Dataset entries
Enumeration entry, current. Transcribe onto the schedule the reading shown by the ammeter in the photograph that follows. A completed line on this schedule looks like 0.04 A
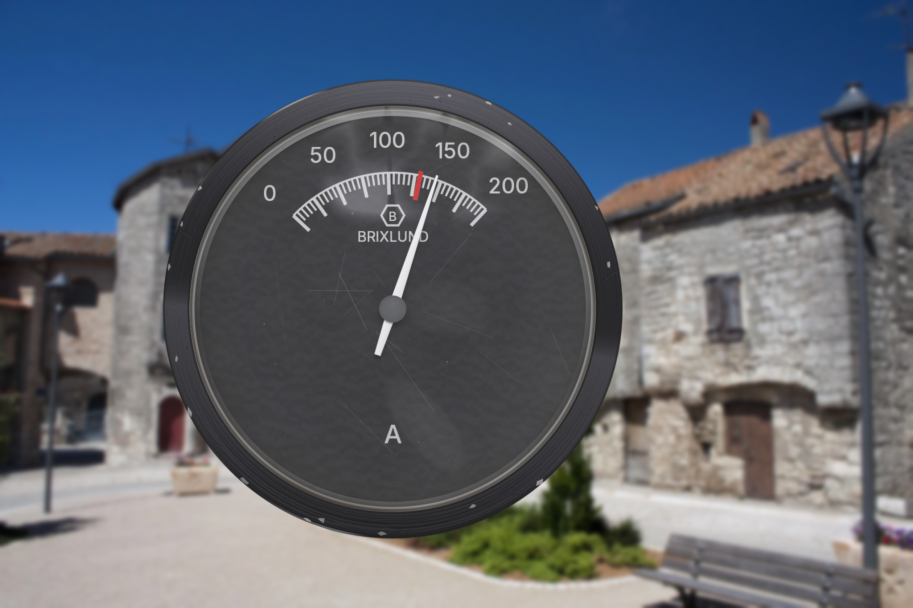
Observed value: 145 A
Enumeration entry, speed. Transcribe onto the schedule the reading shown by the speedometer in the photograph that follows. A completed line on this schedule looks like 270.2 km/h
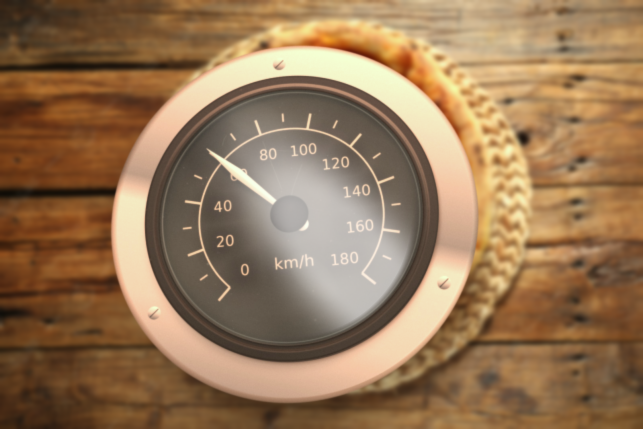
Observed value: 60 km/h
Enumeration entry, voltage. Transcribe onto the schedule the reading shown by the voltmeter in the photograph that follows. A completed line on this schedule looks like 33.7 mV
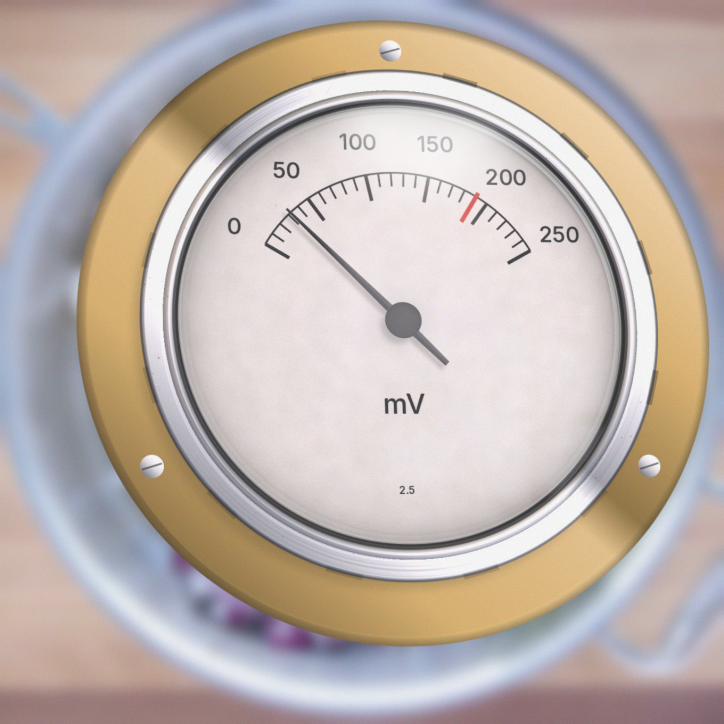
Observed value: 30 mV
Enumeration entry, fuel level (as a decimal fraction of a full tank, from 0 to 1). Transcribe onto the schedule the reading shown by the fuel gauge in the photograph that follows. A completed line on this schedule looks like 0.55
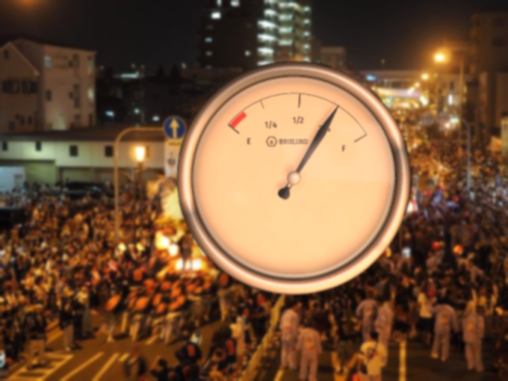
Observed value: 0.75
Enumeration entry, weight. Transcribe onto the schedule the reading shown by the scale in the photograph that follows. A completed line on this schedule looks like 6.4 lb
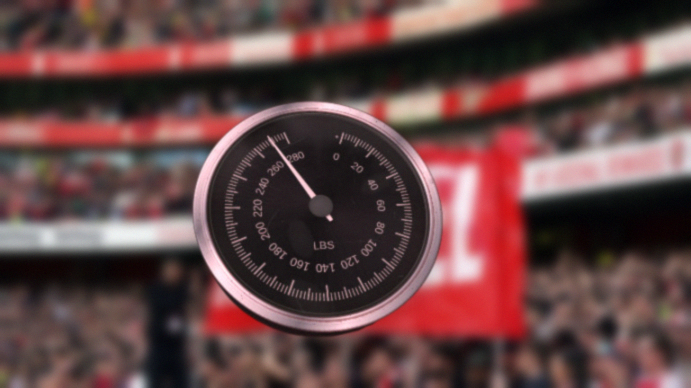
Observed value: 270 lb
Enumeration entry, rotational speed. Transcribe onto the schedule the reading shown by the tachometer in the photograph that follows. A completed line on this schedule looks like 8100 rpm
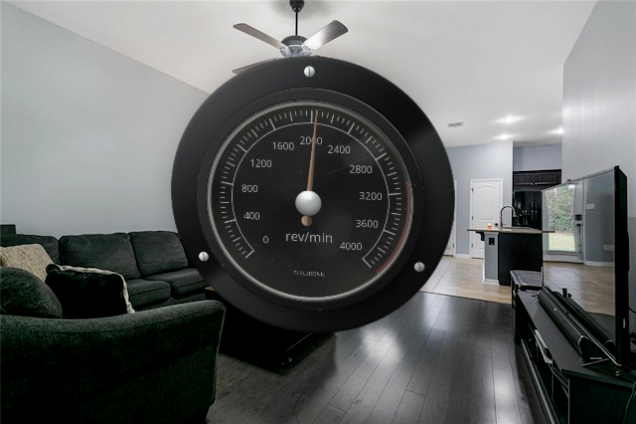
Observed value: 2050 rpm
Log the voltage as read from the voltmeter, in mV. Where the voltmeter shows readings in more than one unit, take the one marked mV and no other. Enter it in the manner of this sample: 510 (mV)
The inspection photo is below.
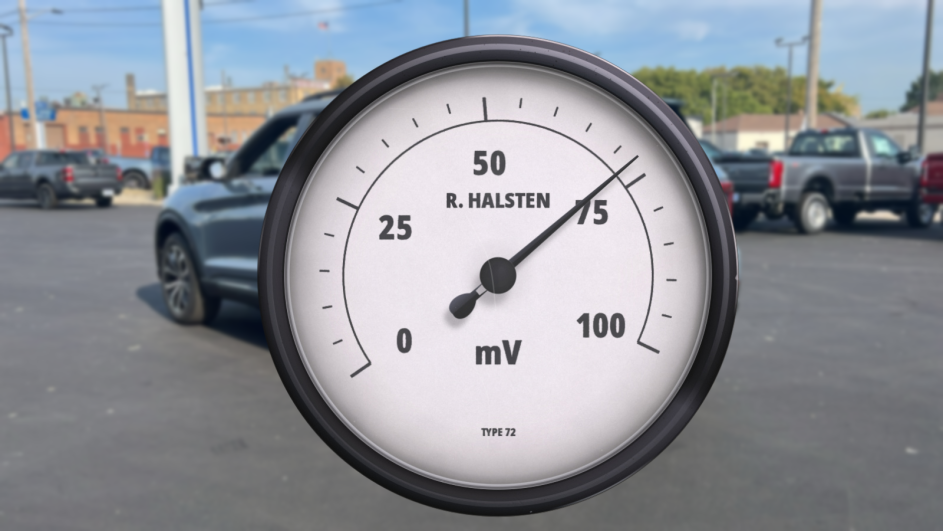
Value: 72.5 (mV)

Written task: Gather every line of the listing above that contains the word "from" and copy each one in full.

Result:
Enumeration entry, fuel level (as a decimal fraction of a full tank, from 0 to 1). Transcribe onto the schedule the reading shown by the fuel gauge in the photograph that follows. A completed line on this schedule looks like 0.55
Log the voltage as read from the voltmeter, in mV. Where the voltmeter shows readings in more than one unit, take the one marked mV and no other. Enter it in the manner of this sample: 510 (mV)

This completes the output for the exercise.